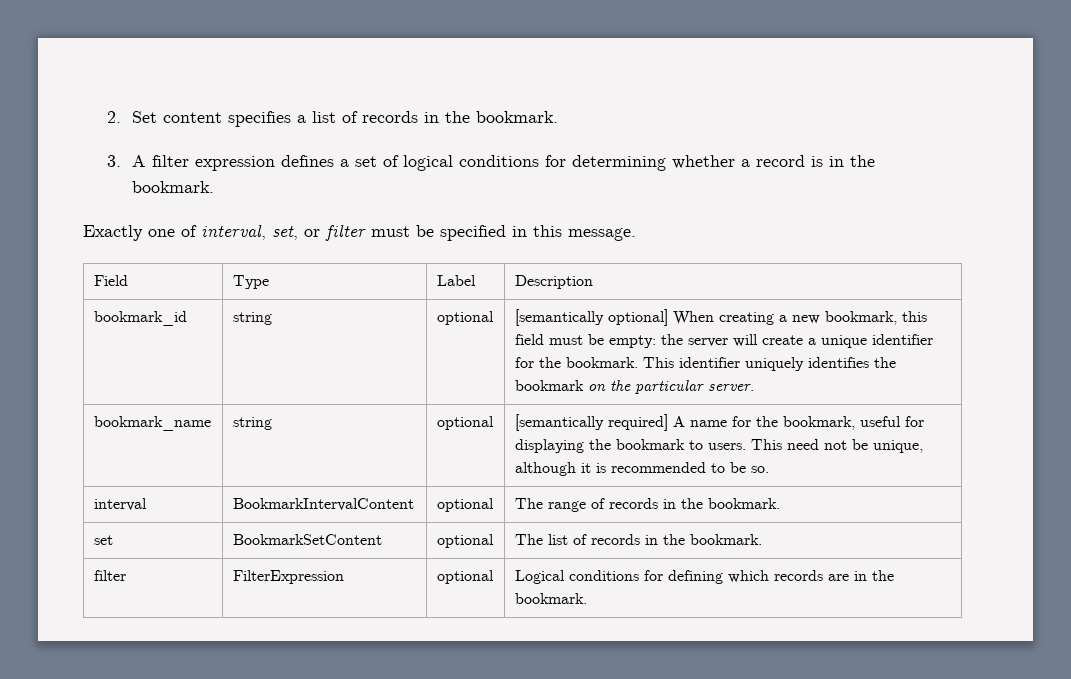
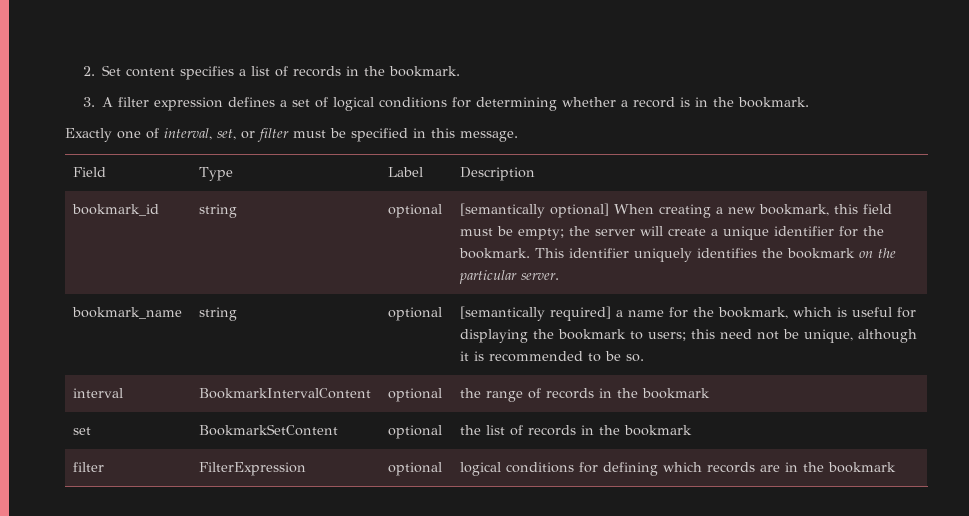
[608,335,656,348] empty: -> [518,228,565,240] empty;
[672,416,685,427] A -> [616,310,624,317] a
(855, 423) none -> [793,307,848,317] which is
[707,439,782,450] users. This -> [648,329,716,341] users; this
[514,498,543,509] The -> [460,388,482,398] the
[707,498,780,509] bookmark. -> [642,388,711,399] bookmark
[514,534,762,545] The list of records in the bookmark. -> [460,425,693,436] the list of records in the bookmark
[514,570,565,584] Logical -> [460,462,502,476] logical
[514,593,587,604] bookmark. -> [828,462,897,473] bookmark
━━━━━━━━━━
Please copy every line in the entries where "bookmark" appears.

Output below:
[707,498,780,509] bookmark. -> [642,388,711,399] bookmark
[514,534,762,545] The list of records in the bookmark. -> [460,425,693,436] the list of records in the bookmark
[514,593,587,604] bookmark. -> [828,462,897,473] bookmark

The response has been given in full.